No sé qué tan efectiva sea su protección, al menos estaba más protegida (y también doscientas veces más paranoica) que cuando me fui. Solo me visualizaba a salvo en casa, la creía un santuario esterilizado en el que habría solución para todo lo que pudiera suceder. Pedí un Uber. Una vez encajuelada mi maleta, me dediqué a observar la ciudad. En solo dos días cundió el pánico en buena parte de la población. El tráfico del aeropuerto a la zona centro fue más ligero que de costumbre. Las banquetas se veían medio vacías y algunos establecimientos de servicio cotidiano estaban cerradas. Los restaurantes, abiertos pero vacíos. La calle donde vivo, una de las pocas que se conservan anchas y bullangueras en la ciudad, estaba poco poblada, nada ruidosa. Cafeterías y fondas con la cortina abajo o con oferta de servicio a domicilio y el menú pegados en la puerta. Los tacos de la esquina sí mantienen su puesto en funciones, les importa un rábano este o cualquier virus que se interponga en su trabajo.
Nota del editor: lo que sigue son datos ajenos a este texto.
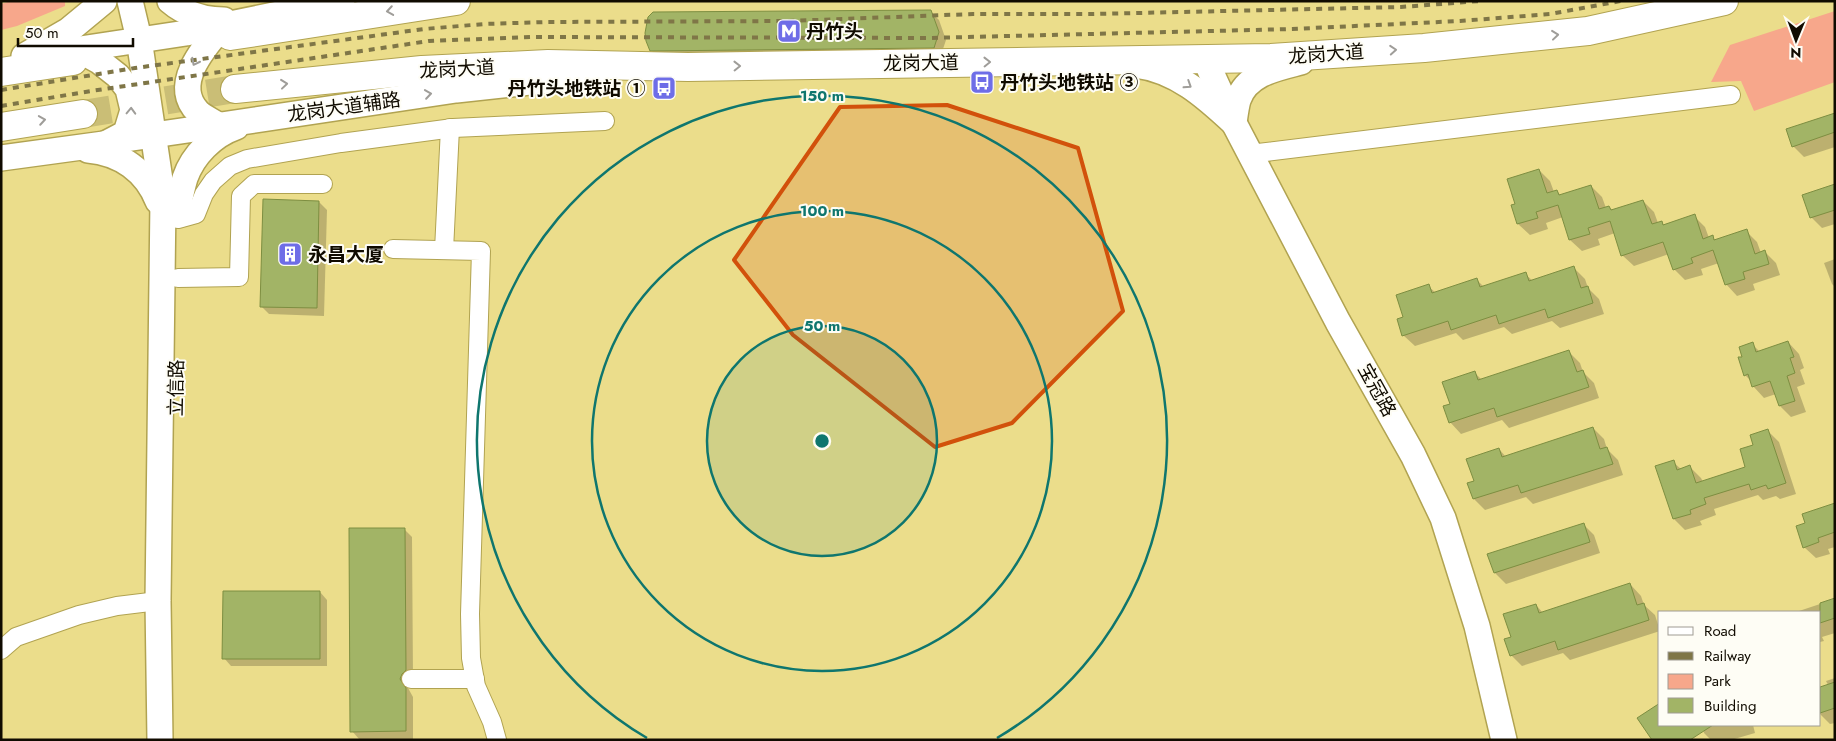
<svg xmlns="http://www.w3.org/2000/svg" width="1836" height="741" viewBox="0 0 1836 741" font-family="Jost,'Noto Sans SC',sans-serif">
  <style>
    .green { fill: #f7a78b }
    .shadow { fill: #0003 }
    .building { fill: #a2b466; stroke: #7d8e41 }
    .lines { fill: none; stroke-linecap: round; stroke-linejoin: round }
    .highway-tunnel { stroke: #cabe76; stroke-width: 28; stroke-dasharray: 28 14; stroke-linecap: butt }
    .street-casing { stroke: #b1a351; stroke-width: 20 }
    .secondary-casing { stroke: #b1a351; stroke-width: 28 }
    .highway-casing { stroke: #b1a351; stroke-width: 30 }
    .street { stroke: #fff; stroke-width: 18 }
    .secondary { stroke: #fff; stroke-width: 25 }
    .highway { stroke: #fff; stroke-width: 28 }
    .rail { stroke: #7f7647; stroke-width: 4; stroke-dasharray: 6 6; stroke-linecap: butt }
    .oneway { stroke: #9f9d99 }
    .marked { fill: #d2510b; fill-opacity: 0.2; stroke: #d2510b; stroke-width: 4; stroke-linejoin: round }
    .ring { fill: none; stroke: #0f766e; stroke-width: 2.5 }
    .labels { text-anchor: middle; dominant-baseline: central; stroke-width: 4; stroke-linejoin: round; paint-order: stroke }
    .poi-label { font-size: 19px; font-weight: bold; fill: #100b00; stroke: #fefdf5; text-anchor: start }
    .street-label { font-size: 19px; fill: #100b00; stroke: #fefdf5 }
    .centre { fill: #0f766e; stroke: #fefdf5; stroke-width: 2.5 }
    .ring-label { font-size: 15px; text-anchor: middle; font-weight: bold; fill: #0f766e; stroke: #fefdf5; stroke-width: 4; stroke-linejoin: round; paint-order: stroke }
  </style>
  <rect width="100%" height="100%" fill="#ebdd8b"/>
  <!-- green -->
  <g class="green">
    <path d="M 11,1 L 65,1 L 65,6 L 17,26 L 1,30 L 1,4 Z"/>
    <path d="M 1835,11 L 1835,82 L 1754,111 L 1741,81 L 1711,82 L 1730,45 Z"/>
  </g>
  <!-- shadow -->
  <g class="shadow">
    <path d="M 931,12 L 939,20 L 946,40 L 941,55 L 659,58 L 651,50 Z"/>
    <path d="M 1835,114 L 1835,147 L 1804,157 L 1793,146 Z"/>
    <path d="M 1539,170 L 1550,181 L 1554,192 L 1557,191 L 1561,196 L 1591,186 L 1602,197 L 1606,208 L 1609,207 L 1613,211 L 1643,201 L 1654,212 L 1658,223 L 1661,222 L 1664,225 L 1694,216 L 1705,227 L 1709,238 L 1712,237 L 1716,241 L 1746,231 L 1757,242 L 1761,253 L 1765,252 L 1776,263 L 1780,275 L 1753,284 L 1755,290 L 1737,296 L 1726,284 L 1719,263 L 1701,269 L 1703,275 L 1685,280 L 1674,269 L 1669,254 L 1634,266 L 1622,255 L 1615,233 L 1598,239 L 1600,245 L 1582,251 L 1570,240 L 1563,217 L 1546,223 L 1548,229 L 1530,235 L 1518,224 L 1512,206 L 1517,204 Z"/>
    <path d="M 1835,185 L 1835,224 L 1822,228 L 1811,217 Z"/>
    <path d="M 319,202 L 327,210 L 324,316 L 269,314 L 262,307 Z"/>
    <path d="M 1835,259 L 1835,287 L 1832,284 L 1824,263 Z"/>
    <path d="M 1574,268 L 1585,279 L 1588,288 L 1599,299 L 1604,314 L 1560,328 L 1552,321 L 1512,334 L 1504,327 L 1463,340 L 1456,333 L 1415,346 L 1403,335 L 1405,318 L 1428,286 L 1436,293 L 1477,280 L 1484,287 L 1525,274 L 1533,281 Z"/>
    <path d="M 1788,342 L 1799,354 L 1804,368 L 1800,370 L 1805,384 L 1797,387 L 1806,412 L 1791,417 L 1780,406 L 1776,394 L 1764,398 L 1753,386 L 1751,381 L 1745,375 L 1743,357 L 1752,344 L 1760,352 Z"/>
    <path d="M 1569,352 L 1580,363 L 1583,372 L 1594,383 L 1599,398 L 1509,428 L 1502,420 L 1461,434 L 1450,422 L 1451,405 L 1475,373 L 1482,380 Z"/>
    <path d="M 1593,428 L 1604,439 L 1607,449 L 1618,460 L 1623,475 L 1533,504 L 1526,497 L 1485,510 L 1474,499 L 1475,481 L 1499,449 L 1506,457 Z"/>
    <path d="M 1768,431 L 1779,442 L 1796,494 L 1780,499 L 1776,496 L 1763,500 L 1758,495 L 1714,509 L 1716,515 L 1700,521 L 1702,525 L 1685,530 L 1674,519 L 1657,467 L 1673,462 L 1681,469 L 1690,467 L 1701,478 L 1703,482 L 1747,468 L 1755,446 Z"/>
    <path d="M 1835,504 L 1835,547 L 1828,549 L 1830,554 L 1816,558 L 1804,547 L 1807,524 Z"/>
    <path d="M 1583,524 L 1594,535 L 1600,553 L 1506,584 L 1495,573 L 1489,555 Z"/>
    <path d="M 404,529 L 412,537 L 413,678 L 409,682 L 408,688 L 413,697 L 413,739 L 359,739 L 352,731 Z"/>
    <path d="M 1630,584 L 1641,596 L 1644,605 L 1655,615 L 1660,631 L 1570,660 L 1563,653 L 1522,666 L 1511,655 L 1536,605 L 1543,613 Z"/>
    <path d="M 320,592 L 327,600 L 327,666 L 231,666 L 224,658 Z"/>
    <path d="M 1835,599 L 1835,633 L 1822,637 L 1824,641 L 1820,642 L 1820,612 L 1800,612 L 1799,611 Z"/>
    <path d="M 1835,678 L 1835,723 L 1830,724 L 1820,714 L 1820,688 L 1828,685 L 1826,681 Z"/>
    <path d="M 1702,725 L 1753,725 L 1755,733 L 1731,740 L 1711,740 L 1704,733 Z"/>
  </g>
  <!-- building -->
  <g class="building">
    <path d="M 931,10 L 939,32 L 934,48 L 650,51 L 646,41 L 645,33 L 648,17 L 653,12 Z"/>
    <path d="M 1835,113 L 1835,132 L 1792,147 L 1786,129 Z"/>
    <path d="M 1539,169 L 1547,193 L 1557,190 L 1559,195 L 1591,185 L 1599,209 L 1609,206 L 1611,210 L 1643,200 L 1652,224 L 1662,221 L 1663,225 L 1695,214 L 1703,239 L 1713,235 L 1714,240 L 1747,229 L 1755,254 L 1765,250 L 1769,264 L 1743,272 L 1745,279 L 1725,285 L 1713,250 L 1691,258 L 1693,263 L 1673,270 L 1663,242 L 1621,256 L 1610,221 L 1588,228 L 1590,234 L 1569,240 L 1558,205 L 1536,212 L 1538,218 L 1517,224 L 1511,205 L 1515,204 L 1507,179 Z"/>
    <path d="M 1835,184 L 1835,210 L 1810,218 L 1802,195 Z"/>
    <path d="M 263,199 L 319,201 L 317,308 L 260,307 Z"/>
    <path d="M 1574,266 L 1581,288 L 1588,286 L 1593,303 L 1548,318 L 1545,309 L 1499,324 L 1496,315 L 1451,330 L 1448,321 L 1402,336 L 1397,319 L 1403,317 L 1396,295 L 1429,284 L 1432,293 L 1477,278 L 1480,287 L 1526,272 L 1529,281 Z"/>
    <path d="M 1788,341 L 1794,357 L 1790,358 L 1795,373 L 1787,376 L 1795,401 L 1779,406 L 1770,381 L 1752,387 L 1748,374 L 1744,376 L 1738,357 L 1742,357 L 1739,347 L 1753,342 L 1756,352 Z"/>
    <path d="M 1569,350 L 1577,372 L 1583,370 L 1589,387 L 1497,417 L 1494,408 L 1449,423 L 1443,406 L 1450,404 L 1442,382 L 1475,371 L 1478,380 Z"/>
    <path d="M 1593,427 L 1600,449 L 1607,447 L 1613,464 L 1521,493 L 1518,485 L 1473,499 L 1467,483 L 1474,481 L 1466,459 L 1499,448 L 1502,457 Z"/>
    <path d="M 1768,429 L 1786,483 L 1768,489 L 1766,485 L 1751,490 L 1749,484 L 1704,498 L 1706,504 L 1690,510 L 1691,514 L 1673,519 L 1655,466 L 1674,460 L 1677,470 L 1690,465 L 1696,483 L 1745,467 L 1740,449 L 1753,445 L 1750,435 Z"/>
    <path d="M 1835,503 L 1835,532 L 1818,538 L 1819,542 L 1803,548 L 1796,526 L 1805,523 L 1802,514 Z"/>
    <path d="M 1584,523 L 1590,542 L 1494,573 L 1487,554 Z"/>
    <path d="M 349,528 L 405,528 L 406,670 L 402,674 L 400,679 L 406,688 L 406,731 L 350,732 Z"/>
    <path d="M 1630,583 L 1637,605 L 1644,603 L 1649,620 L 1558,650 L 1555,641 L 1510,656 L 1504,639 L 1511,637 L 1503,614 L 1536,604 L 1539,613 Z"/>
    <path d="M 223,591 L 320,591 L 320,659 L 222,659 Z"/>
    <path d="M 1835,598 L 1835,618 L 1820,623 L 1820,603 Z"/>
    <path d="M 1835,682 L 1835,708 L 1820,713 L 1820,687 Z"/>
    <path d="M 1660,703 L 1660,725 L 1713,725 L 1690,740 L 1652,740 L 1637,718 Z"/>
  </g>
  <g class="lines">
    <!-- highway-tunnel -->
    <path class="highway-tunnel" d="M 83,114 L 235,89"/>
    <!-- street casing -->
    <g class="street-casing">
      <g id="street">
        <path d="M 1250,154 L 1731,95"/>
        <path d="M 178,219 L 196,214 L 204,194 L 213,181 L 230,166 L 247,159 L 341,143 L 453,128 L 605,121"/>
        <path d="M 393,249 L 481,251 L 470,614 L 471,658 L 476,686 L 492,722 L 497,740"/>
        <path d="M 444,250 L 450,128"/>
        <path d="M 178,278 L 239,277 L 241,196 L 254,184 L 323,184"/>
        <path d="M 1,650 L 16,637 L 79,615 L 117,606 L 158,601"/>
        <path d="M 411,679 L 475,679"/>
      </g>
    </g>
    <!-- secondary casing -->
    <g class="secondary-casing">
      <g id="secondary">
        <path d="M 130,1 L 139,39 L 163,200 L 158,601 L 160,740"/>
        <path d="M 170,1 C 185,14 205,20 224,20"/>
        <path d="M 79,50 L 99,61 L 118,76 L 128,89 L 133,110 L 126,133 L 107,143"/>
        <path d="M 47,54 L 186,33 L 342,1"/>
        <path d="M 24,56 L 69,30 L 104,1"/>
        <path d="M 1205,59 L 1234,123 L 1338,322 L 1413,455 L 1443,518 L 1477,626 L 1504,740"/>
        <path d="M 1136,65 C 1176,70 1205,96 1234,123 C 1235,116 1236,107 1238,100 C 1247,73 1278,68 1301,62"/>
        <path d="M 218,125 C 212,121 203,117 198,112 C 170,84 206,45 224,24"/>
        <path d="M 88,150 C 121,153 146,171 158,201"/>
        <path d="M 1,158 L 104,144 L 119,140 L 181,131 L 456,90 L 596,75"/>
        <path d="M 178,208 C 180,198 182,188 185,178 C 193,155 213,135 236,127"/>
      </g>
    </g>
    <!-- highway casing -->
    <g class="highway-casing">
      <g id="highway">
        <path d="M 230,36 L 456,1"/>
        <path d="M 1,72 L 73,61"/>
        <path d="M 235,89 L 422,70 L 548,64 L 688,67 L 1271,58 L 1424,48 L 1588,31 L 1724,1"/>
        <path d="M 1,127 L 83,114"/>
      </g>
    </g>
    <!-- street -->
    <use href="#street" class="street"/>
    <!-- secondary -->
    <use href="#secondary" class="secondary"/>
    <!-- highway -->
    <use href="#highway" class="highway"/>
    <!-- rail -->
    <g class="rail">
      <path d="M 1,90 L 135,68 L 424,29 L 484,24 L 548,22 L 789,21 L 973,14 L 1093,14 L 1401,7 L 1480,1"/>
      <path d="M 1,106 L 91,91 L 429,41 L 531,37 L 928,38 L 1292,29 L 1460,21 L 1550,14 L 1621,1"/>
    </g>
  </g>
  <!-- one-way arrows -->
  <defs><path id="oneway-chevron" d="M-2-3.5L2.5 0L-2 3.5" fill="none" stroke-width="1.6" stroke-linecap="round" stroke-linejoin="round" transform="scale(1.25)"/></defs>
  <g class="oneway">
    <use href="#oneway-chevron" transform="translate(390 11) rotate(171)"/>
    <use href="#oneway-chevron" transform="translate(1555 35) rotate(-6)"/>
    <use href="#oneway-chevron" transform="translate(1393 50) rotate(-4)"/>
    <use href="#oneway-chevron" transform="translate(195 62) rotate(117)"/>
    <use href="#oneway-chevron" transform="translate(987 62) rotate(-1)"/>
    <use href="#oneway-chevron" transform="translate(737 66) rotate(-1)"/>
    <use href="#oneway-chevron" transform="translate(284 84) rotate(-6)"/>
    <use href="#oneway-chevron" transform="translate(1188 85) rotate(33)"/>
    <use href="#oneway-chevron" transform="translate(428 94) rotate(-8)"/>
    <use href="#oneway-chevron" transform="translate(131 111) rotate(-88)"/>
    <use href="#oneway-chevron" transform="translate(42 120) rotate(-9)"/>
  </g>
  <!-- marked area -->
  <path class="marked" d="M 947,105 L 1078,148 L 1123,311 L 1012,423 L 935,447 L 793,335 L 734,260 L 840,107 Z"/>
  <!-- distance rings -->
  <circle cx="822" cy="441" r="115" fill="#0f766e" fill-opacity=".12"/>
  <g class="ring">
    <circle cx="822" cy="441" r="115"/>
    <circle cx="822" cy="441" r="230"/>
    <path d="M647 738A345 345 0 1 1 997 738"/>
  </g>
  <!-- icons -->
  <defs>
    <g id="metro-square" transform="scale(1.25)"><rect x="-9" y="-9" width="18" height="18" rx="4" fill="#6e6de7" stroke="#fefdf5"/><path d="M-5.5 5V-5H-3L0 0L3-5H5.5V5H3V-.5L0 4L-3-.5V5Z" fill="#fff"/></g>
    <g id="bus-square" transform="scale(1.25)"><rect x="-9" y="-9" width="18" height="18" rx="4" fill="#6e6de7" stroke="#fefdf5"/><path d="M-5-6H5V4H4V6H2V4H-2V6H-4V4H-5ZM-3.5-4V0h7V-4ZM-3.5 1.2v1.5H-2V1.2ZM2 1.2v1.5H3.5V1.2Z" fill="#fff"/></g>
    <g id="building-square" transform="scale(1.25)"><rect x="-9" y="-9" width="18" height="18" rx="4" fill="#6e6de7" stroke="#fefdf5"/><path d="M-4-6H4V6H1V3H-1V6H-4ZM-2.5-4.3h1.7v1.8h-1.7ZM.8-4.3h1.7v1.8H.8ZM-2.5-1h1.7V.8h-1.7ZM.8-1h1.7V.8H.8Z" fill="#fff"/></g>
  </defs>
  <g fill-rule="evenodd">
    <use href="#metro-square" x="789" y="31"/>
    <use href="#bus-square" x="982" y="82"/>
    <use href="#bus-square" x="664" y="88"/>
    <use href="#building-square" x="290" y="254"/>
  </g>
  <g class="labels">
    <!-- poi labels -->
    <g class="poi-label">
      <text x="806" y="31">丹竹头</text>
      <text x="1000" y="82">丹竹头地铁站 ③</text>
      <text x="646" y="88" text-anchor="end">丹竹头地铁站 ①</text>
      <text x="308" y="254">永昌大厦</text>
    </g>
    <!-- street labels -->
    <g class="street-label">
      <text transform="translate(1326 54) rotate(-4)">龙岗大道</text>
      <text transform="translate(921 63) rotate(-1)">龙岗大道</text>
      <text transform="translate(457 69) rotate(-3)">龙岗大道</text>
      <text transform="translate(344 107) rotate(-8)">龙岗大道辅路</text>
      <text transform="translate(176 388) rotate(-89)">立信路</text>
      <text transform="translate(1377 390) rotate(61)">宝冠路</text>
    </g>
  </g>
  <circle cx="822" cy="441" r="8" class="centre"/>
  <g class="ring-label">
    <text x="822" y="101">150 m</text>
    <text x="822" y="216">100 m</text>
    <text x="822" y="331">50 m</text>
  </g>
  <!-- border -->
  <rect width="1836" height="741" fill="none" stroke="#100b00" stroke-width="5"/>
  <!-- legend -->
  <rect x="1658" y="611" width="162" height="115" fill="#fefdf5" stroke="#9f9c93"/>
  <rect x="1668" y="627" width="25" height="8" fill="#ffffff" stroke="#9f9c93"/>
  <text x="1704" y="636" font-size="15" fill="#100b00">Road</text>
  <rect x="1668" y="652" width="25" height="8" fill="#7f7647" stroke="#9f9c93"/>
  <text x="1704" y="661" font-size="15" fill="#100b00">Railway</text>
  <rect x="1668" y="674" width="25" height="15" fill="#f7a78b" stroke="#9f9c93"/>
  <text x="1704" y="686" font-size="15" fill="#100b00">Park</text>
  <rect x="1668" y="698" width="25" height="15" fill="#a2b466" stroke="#9f9c93"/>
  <text x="1704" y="711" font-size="15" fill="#100b00">Building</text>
  <!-- north arrow -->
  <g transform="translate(1796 40) rotate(181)" stroke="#fefdf5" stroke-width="4" paint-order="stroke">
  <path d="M0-4L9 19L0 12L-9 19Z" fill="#100b00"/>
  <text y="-8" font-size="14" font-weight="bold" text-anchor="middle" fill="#100b00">N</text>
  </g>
  <!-- scale -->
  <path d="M18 38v8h115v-8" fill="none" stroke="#100b00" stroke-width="2.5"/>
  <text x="25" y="38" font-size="15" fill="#100b00" stroke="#fefdf5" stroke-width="4" paint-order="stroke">50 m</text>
</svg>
A la gente le preocupa menos el coronavirus que no tener dinero para llevar a casa.

*
Tan solo con cerrar la puerta detrás de mí y tirar la maleta en uno de los sillones de mi casa, sentí a la paranoia abandonarme. El trabajo desde este búnker de plantas y libros no me es ajeno desde hace año y medio así que, una vez cerrados los pendientes más urgentes, enfilé mis pasos rumbo a los libreros para repasarlos a mis anchas, a ver qué lecturas estaban esperando por un momento como éste. Acerca de esos libros y las que vienen en camino, daré cuenta los próximos días haciendo @delibroalbedrio por el gusto de leer y conversar pero también para no pensar que si no puedo ir al Xel Ha por tacos de cochinita pibil, si no puedo viajar, si ocasionalmente pasa una camioneta con altavoz en mi calle desde donde se escucha “no salgan de sus casas”, no es que esté sucediendo el apocalipsis ahoritita.